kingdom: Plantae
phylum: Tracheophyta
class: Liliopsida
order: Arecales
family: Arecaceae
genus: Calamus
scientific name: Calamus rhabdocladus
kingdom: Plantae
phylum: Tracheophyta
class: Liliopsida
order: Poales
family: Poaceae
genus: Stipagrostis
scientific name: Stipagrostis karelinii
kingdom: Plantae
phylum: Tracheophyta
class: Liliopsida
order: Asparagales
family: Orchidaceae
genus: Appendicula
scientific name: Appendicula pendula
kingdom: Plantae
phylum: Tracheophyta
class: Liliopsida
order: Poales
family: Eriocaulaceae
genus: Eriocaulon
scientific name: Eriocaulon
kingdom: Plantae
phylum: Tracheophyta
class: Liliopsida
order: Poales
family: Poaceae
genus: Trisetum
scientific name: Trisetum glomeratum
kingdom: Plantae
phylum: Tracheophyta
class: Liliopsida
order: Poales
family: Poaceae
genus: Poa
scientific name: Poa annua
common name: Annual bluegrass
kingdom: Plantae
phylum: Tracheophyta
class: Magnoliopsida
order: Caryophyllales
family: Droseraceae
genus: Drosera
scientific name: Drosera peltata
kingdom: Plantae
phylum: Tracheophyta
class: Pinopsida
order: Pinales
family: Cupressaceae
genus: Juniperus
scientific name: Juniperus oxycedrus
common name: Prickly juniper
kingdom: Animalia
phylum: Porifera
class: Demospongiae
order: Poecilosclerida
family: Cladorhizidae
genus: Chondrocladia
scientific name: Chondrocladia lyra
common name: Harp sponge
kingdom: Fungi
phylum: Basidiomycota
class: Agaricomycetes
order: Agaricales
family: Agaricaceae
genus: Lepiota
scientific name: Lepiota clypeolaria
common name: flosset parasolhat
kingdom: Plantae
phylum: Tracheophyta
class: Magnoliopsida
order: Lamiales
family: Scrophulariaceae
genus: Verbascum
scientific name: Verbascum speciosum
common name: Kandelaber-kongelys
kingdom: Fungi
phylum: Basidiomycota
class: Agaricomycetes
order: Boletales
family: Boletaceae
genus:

##########

#### Goal of the exercise
List every line of the items above that contains the string "genus". Case matters.

#### Task response
genus: Calamus
genus: Stipagrostis
genus: Appendicula
genus: Eriocaulon
genus: Trisetum
genus: Poa
genus: Drosera
genus: Juniperus
genus: Chondrocladia
genus: Lepiota
genus: Verbascum
genus:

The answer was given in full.